С Линой ему пришлось говорить мало. Но он незаметно для неё, неизменно следил за ней все время. Иногда их взгляды случайно встречались. Тогда ему казалось, что и она следит за ним. Взгляд был мимолётный, но его было достаточно, чтоб чувство щемящей тоски, которая охватывала его в этой праздничной атмосфере, увеличивалось. Точно вдруг в его мозгу кто-то сразу переставлял одну мысль на место другой, и там уже, как призыв на найденный путь, звучало: «вот это — то, вот это — то!»
Это был призыв любви, жажда любви, жажда быть понятым и самому понять, что ты понят.
Он видел на ласково-весёлом лице Лины затаённую печаль, и ему казалось, что в её душе есть какая-то другая она; но он ещё не мог сказать себе с уверенностью, та ли именно эта скрытая она, какой хочет его душа.
Он думал об этом много и долго в этот день, когда уже вернулся от Гурьевых домой.
Почему никогда не было у него этих сомнений, когда он строил свои планы о женитьбе на Наташе? Одна ли самоуверенность давала ему тогда это безбоязненное ожидание радости от жизни вместе с Наташей? Отчего во всех спорах с ней он был внутренне рад, когда, внешне оспаривая, оставался бессильным переубедить её?
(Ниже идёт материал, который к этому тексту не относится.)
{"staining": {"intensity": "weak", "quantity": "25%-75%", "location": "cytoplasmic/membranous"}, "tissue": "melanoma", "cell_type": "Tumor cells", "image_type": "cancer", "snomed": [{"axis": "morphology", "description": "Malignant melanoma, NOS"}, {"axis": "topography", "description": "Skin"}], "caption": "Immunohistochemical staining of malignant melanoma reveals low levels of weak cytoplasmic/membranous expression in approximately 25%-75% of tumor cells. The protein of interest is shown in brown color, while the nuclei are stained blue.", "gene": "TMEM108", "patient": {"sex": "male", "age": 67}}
Да оттого, что он сам в душе таков, как Наташа — внешняя жизнь для него только материал для художественных эмоций. Разве стоит жить, если нет в твоей жизни поэзии, поэзии до самозабвения, до забвения всех полезных правил и законов общежития, мешающих поэзии!
Вот почему ему вдруг показалась такой жалкой эта обывательщина, которая глянула ему в глаза сегодня там, у Гурьевых. Вот почему сегодня ему вспомнилась Наташа — и из ума нейдёт!
Давно ли он признал, что вовсе не любил Наташу, и готов был видеть уже свой идеал в Лине? Что же случилось, что изменилось? Не Петербург же повлиял на него так? Там, напротив, он научается ненавидеть городскую жизнь и стремиться к природе. Разве не так было и на этот раз? Разве не мечтал он и нынче о возврате к себе в деревню? Что же это у него за анархия чувств, откуда она?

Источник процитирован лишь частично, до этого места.